= Beginning of Section =
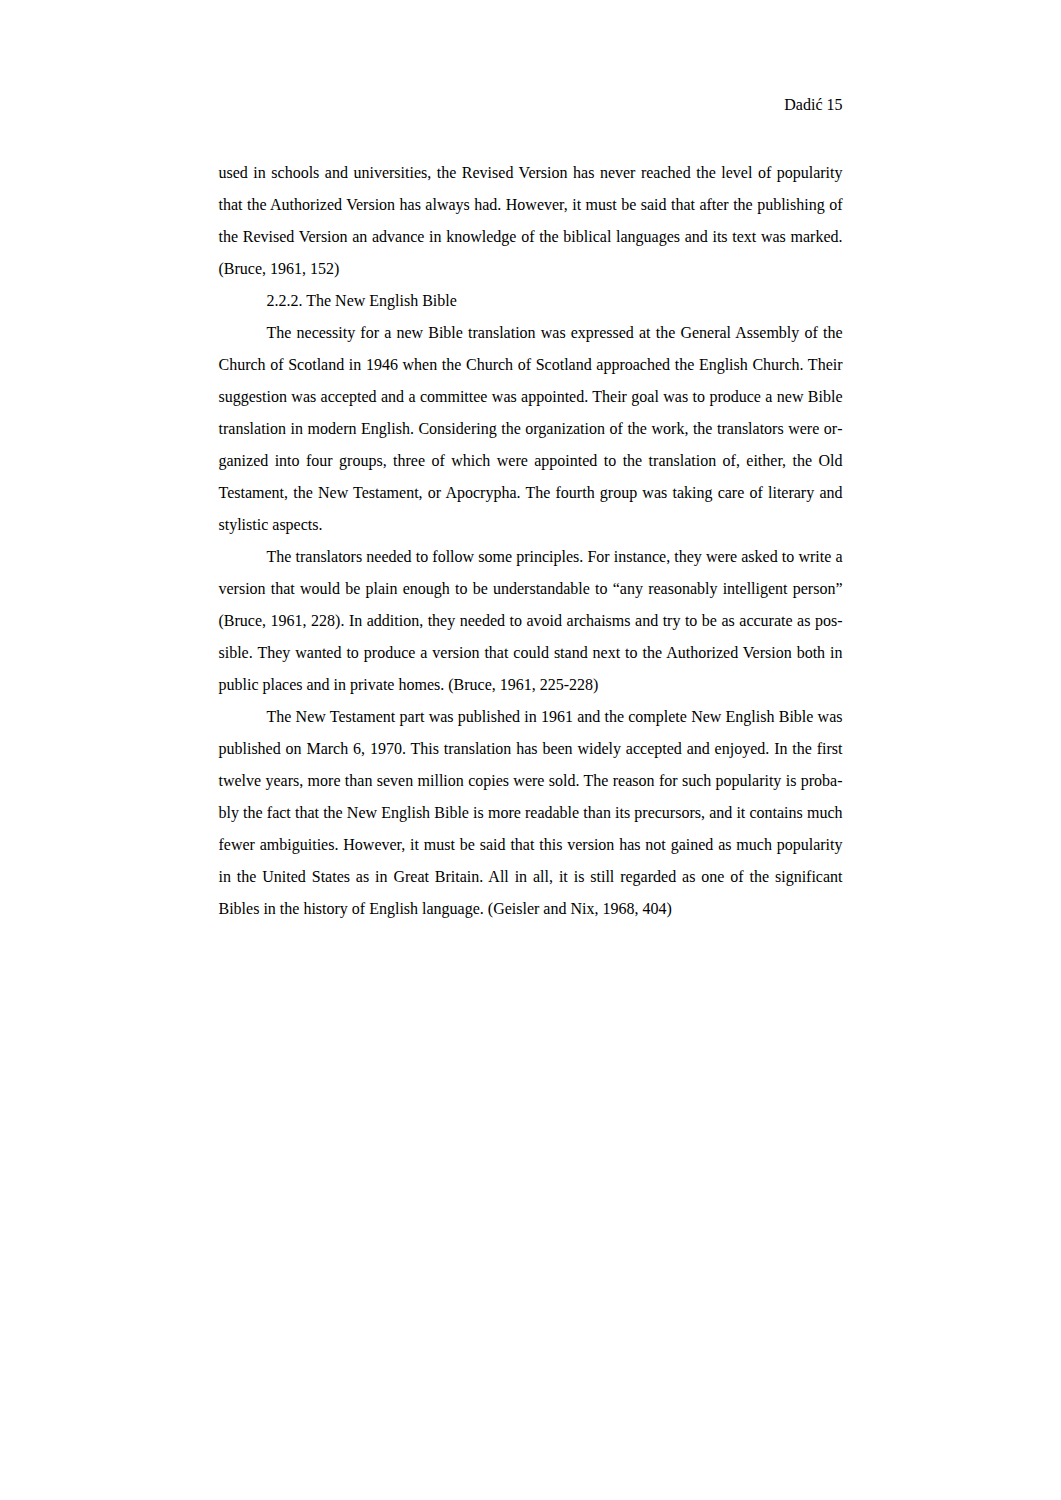Dadić 15
used in schools and universities, the Revised Version has never reached the level of popularity that the Authorized Version has always had. However, it must be said that after the publishing of the Revised Version an advance in knowledge of the biblical languages and its text was marked. (Bruce, 1961, 152)
2.2.2. The New English Bible
The necessity for a new Bible translation was expressed at the General Assembly of the Church of Scotland in 1946 when the Church of Scotland approached the English Church. Their suggestion was accepted and a committee was appointed. Their goal was to produce a new Bible translation in modern English. Considering the organization of the work, the translators were organized into four groups, three of which were appointed to the translation of, either, the Old Testament, the New Testament, or Apocrypha. The fourth group was taking care of literary and stylistic aspects.
The translators needed to follow some principles. For instance, they were asked to write a version that would be plain enough to be understandable to “any reasonably intelligent person” (Bruce, 1961, 228). In addition, they needed to avoid archaisms and try to be as accurate as possible. They wanted to produce a version that could stand next to the Authorized Version both in public places and in private homes. (Bruce, 1961, 225-228)
The New Testament part was published in 1961 and the complete New English Bible was published on March 6, 1970. This translation has been widely accepted and enjoyed. In the first twelve years, more than seven million copies were sold. The reason for such popularity is probably the fact that the New English Bible is more readable than its precursors, and it contains much fewer ambiguities. However, it must be said that this version has not gained as much popularity in the United States as in Great Britain. All in all, it is still regarded as one of the significant Bibles in the history of English language. (Geisler and Nix, 1968, 404)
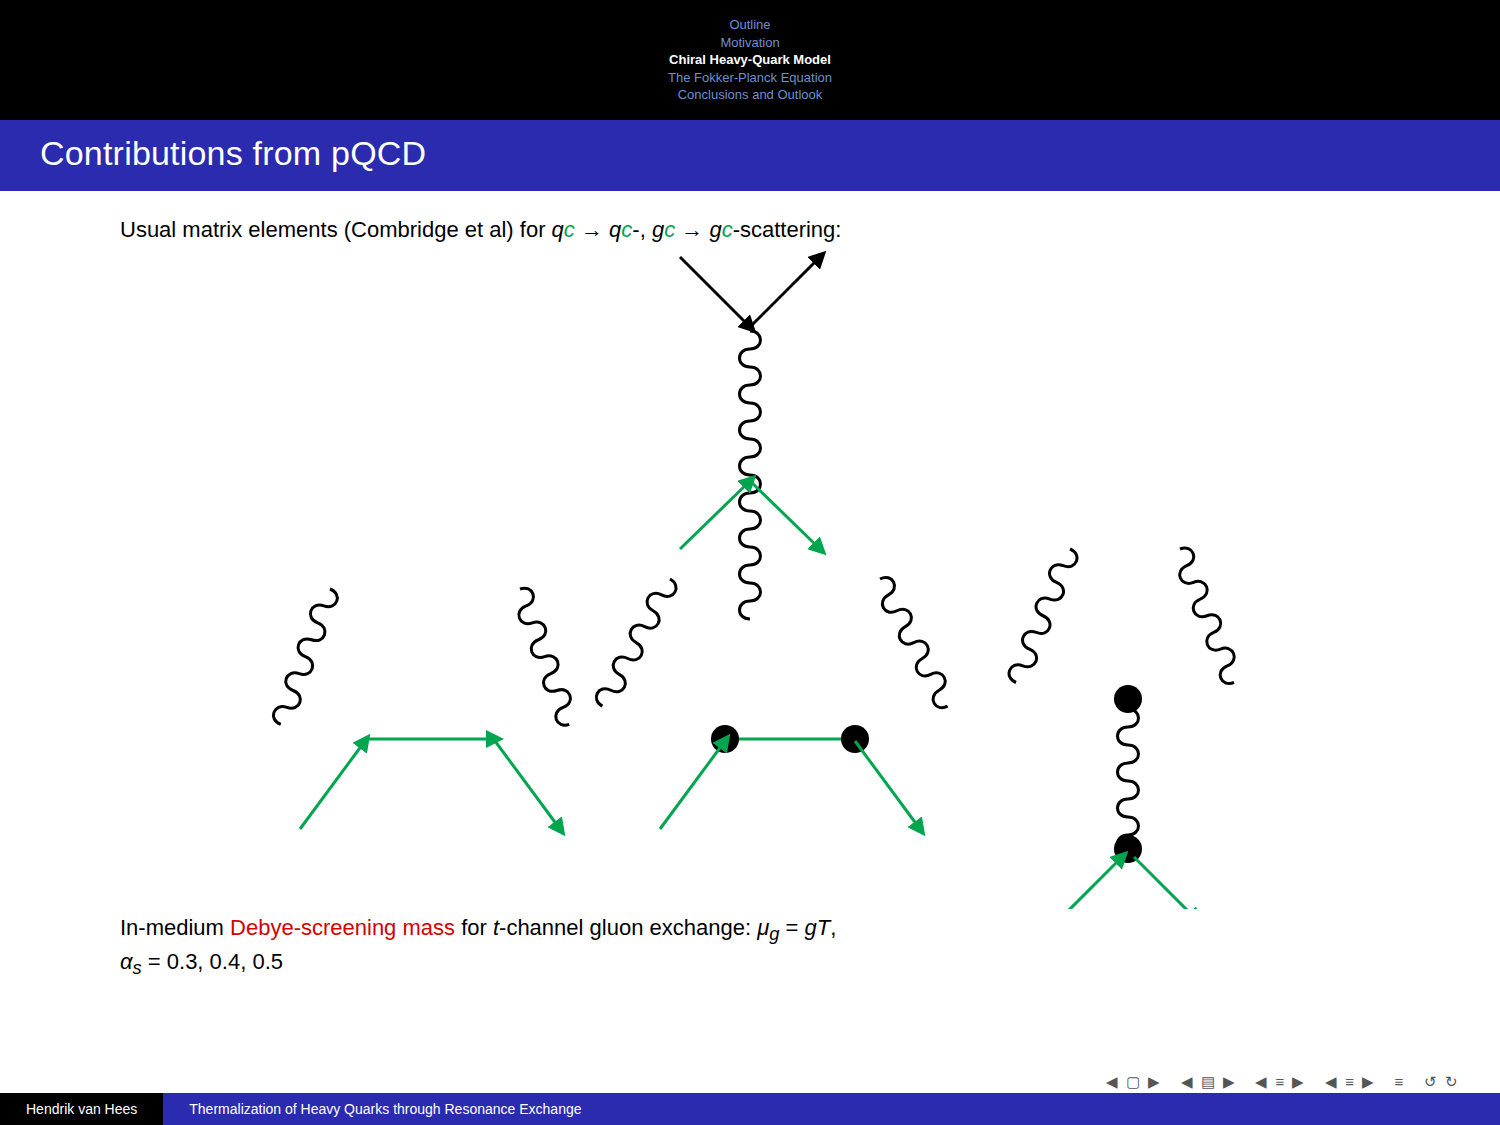Outline Motivation Chiral Heavy-Quark Model The Fokker-Planck Equation Conclusions and Outlook
Contributions from pQCD
Usual matrix elements (Combridge et al) for qc → qc-, gc → gc-scattering:
In-medium Debye-screening mass for t-channel gluon exchange: μg = gT,
αs = 0.3, 0.4, 0.5
◀ ▢ ▶ ◀ ▤ ▶ ◀ ≡ ▶ ◀ ≡ ▶ ≡ ↺ ↻
Hendrik van Hees
Thermalization of Heavy Quarks through Resonance Exchange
= End of Section =
[EXERCISE AIM]:
What you give back should be exactly the lines of the entries above from the one containing "αs = 0.3, 0.4, 0.5" to the end, and nothing more.

[ANSWER BOX]:
αs = 0.3, 0.4, 0.5
◀ ▢ ▶ ◀ ▤ ▶ ◀ ≡ ▶ ◀ ≡ ▶ ≡ ↺ ↻
Hendrik van Hees
Thermalization of Heavy Quarks through Resonance Exchange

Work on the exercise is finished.